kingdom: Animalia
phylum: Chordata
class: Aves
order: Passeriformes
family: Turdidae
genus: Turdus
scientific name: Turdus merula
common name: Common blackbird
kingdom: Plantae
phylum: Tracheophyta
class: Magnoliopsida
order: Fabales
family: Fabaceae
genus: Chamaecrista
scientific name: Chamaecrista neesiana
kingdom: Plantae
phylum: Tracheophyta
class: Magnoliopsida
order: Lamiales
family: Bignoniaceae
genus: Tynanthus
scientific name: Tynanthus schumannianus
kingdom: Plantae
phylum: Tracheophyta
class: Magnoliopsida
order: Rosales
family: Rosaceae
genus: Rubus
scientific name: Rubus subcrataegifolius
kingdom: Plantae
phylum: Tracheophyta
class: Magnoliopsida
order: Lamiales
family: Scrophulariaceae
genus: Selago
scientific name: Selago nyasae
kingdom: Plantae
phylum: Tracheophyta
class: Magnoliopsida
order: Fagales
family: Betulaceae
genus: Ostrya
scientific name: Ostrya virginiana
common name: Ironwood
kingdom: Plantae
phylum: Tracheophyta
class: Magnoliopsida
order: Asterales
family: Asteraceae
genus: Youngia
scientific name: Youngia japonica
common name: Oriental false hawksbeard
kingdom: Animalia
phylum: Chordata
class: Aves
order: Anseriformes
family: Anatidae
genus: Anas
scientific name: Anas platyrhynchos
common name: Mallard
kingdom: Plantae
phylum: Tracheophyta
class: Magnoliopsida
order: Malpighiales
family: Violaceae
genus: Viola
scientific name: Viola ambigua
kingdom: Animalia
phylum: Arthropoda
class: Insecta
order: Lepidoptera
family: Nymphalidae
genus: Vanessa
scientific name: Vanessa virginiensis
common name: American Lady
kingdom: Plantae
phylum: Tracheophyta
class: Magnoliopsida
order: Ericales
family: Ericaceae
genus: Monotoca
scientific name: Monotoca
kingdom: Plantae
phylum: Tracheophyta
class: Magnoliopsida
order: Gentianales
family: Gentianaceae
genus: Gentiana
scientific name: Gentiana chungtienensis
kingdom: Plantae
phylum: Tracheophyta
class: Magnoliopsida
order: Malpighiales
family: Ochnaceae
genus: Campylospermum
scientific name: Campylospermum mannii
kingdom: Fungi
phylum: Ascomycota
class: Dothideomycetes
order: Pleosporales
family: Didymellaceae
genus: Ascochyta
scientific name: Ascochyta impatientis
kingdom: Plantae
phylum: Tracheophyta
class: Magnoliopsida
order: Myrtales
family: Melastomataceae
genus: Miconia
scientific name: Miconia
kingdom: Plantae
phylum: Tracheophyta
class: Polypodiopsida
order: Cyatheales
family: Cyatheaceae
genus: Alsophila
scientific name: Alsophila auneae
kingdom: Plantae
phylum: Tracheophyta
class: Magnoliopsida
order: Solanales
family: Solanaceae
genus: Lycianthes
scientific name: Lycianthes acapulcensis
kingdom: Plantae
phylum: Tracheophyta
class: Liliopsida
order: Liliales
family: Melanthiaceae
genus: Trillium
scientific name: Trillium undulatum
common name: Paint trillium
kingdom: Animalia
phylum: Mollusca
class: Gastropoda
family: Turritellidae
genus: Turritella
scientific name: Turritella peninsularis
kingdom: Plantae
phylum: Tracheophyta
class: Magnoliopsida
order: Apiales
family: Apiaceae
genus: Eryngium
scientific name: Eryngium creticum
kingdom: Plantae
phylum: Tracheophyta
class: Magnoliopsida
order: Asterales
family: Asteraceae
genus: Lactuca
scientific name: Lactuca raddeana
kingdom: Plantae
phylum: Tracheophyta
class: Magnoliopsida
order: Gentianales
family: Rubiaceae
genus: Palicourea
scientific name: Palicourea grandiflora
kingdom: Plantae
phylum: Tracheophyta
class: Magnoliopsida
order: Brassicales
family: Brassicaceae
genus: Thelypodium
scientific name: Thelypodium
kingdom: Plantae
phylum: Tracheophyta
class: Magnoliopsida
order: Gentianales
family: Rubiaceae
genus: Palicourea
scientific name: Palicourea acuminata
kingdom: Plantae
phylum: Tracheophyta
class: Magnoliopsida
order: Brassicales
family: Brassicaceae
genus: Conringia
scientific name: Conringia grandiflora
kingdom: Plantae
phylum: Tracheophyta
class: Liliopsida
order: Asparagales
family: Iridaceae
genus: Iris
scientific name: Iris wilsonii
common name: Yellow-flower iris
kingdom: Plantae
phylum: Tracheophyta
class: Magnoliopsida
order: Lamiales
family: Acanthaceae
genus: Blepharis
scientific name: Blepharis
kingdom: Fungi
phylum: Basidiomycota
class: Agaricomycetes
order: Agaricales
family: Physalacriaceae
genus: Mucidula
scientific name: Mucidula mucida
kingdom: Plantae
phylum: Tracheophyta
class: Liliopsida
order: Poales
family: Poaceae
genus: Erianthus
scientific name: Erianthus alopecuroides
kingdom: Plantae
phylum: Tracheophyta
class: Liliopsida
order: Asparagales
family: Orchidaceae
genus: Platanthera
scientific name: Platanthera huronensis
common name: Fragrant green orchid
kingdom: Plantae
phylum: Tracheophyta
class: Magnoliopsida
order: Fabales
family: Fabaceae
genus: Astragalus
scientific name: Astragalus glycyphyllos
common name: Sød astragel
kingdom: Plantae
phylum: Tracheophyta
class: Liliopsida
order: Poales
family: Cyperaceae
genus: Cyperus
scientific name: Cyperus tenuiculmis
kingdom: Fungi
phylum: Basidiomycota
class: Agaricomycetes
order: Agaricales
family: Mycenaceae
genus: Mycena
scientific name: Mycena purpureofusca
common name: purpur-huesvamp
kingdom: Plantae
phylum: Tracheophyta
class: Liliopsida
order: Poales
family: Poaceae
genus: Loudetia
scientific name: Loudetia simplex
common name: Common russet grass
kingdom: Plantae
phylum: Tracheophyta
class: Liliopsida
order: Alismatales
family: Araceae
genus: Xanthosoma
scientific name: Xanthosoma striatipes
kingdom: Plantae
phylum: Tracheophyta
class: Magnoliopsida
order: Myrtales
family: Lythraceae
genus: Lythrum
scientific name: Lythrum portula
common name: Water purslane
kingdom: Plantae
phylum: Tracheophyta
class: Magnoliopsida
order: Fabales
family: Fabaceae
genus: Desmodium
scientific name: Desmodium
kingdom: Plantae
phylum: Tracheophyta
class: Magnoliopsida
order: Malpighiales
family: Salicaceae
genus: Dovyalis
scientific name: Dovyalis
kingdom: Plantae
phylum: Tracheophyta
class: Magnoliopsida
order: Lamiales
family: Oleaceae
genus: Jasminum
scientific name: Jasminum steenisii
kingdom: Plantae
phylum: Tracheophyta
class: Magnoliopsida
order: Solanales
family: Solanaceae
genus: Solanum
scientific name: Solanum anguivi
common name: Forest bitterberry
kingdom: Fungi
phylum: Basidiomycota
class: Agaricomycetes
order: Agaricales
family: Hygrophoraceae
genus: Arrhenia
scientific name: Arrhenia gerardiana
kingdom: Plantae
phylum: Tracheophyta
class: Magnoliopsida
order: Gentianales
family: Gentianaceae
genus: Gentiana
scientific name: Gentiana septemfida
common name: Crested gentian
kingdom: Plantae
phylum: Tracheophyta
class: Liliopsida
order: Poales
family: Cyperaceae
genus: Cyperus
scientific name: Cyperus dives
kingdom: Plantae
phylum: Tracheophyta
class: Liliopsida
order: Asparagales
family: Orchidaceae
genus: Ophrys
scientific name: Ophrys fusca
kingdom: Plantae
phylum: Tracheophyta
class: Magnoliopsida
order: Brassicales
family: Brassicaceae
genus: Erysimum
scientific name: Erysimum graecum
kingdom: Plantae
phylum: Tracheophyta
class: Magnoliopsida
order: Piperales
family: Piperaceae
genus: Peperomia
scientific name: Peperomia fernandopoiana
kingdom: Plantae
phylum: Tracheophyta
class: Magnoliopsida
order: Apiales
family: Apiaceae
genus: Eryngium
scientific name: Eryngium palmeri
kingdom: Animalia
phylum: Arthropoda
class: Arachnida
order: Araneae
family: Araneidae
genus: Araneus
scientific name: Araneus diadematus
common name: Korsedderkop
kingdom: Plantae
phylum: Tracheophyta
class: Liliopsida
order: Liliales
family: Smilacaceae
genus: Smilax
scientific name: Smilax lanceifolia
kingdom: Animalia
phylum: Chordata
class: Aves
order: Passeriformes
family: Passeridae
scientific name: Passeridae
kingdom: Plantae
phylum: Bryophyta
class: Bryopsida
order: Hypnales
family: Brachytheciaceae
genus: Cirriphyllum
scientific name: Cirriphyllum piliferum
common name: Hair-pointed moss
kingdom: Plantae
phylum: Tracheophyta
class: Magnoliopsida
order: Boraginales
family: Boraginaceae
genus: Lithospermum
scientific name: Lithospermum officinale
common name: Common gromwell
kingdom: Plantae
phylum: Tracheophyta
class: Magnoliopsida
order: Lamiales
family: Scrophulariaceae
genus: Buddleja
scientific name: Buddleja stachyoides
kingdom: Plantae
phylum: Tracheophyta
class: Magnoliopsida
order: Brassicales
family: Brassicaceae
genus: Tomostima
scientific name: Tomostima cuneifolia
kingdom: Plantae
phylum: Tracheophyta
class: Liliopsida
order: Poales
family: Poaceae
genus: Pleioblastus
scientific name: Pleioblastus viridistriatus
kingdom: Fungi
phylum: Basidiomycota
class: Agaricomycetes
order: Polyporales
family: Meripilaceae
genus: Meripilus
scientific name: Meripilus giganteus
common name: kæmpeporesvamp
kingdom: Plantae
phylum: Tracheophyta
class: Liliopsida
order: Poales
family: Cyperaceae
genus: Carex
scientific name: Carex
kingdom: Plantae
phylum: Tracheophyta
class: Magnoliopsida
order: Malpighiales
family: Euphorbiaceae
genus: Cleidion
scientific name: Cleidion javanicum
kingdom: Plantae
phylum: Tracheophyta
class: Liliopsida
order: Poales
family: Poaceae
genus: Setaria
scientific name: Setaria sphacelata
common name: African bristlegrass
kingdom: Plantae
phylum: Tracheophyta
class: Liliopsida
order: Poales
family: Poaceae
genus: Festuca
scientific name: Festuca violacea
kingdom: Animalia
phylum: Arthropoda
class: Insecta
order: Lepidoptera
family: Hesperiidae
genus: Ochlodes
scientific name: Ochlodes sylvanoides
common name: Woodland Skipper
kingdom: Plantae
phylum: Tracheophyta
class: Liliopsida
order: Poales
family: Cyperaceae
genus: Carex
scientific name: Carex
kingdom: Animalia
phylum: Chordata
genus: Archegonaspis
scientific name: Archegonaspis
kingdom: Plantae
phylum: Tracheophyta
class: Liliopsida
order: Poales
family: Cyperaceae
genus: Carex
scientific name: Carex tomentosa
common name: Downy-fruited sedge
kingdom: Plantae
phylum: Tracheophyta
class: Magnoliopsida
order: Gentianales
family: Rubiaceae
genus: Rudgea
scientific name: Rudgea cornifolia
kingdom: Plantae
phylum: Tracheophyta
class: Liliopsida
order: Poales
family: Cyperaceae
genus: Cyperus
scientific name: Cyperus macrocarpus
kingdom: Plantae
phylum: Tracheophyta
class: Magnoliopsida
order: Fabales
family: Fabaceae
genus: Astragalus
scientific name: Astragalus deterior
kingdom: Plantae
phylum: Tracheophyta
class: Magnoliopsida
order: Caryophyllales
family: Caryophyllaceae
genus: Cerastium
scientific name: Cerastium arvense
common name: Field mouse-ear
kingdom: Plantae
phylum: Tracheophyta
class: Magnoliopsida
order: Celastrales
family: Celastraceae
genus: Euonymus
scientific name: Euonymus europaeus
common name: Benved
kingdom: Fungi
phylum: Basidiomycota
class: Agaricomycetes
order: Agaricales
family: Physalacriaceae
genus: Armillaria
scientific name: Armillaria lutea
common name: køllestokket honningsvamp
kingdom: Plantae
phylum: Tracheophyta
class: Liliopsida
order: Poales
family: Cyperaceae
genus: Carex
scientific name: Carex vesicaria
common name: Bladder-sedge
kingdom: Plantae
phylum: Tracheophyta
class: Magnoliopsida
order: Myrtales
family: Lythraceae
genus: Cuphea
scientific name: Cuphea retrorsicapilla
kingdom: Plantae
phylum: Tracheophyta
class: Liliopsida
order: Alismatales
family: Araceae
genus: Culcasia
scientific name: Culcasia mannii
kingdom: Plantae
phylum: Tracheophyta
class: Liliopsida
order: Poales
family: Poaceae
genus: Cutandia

- [Exercise prompt] Copy the data above word for word, from its first line up to and including the line with "genus: Tynanthus".

- [Output]
kingdom: Animalia
phylum: Chordata
class: Aves
order: Passeriformes
family: Turdidae
genus: Turdus
scientific name: Turdus merula
common name: Common blackbird
kingdom: Plantae
phylum: Tracheophyta
class: Magnoliopsida
order: Fabales
family: Fabaceae
genus: Chamaecrista
scientific name: Chamaecrista neesiana
kingdom: Plantae
phylum: Tracheophyta
class: Magnoliopsida
order: Lamiales
family: Bignoniaceae
genus: Tynanthus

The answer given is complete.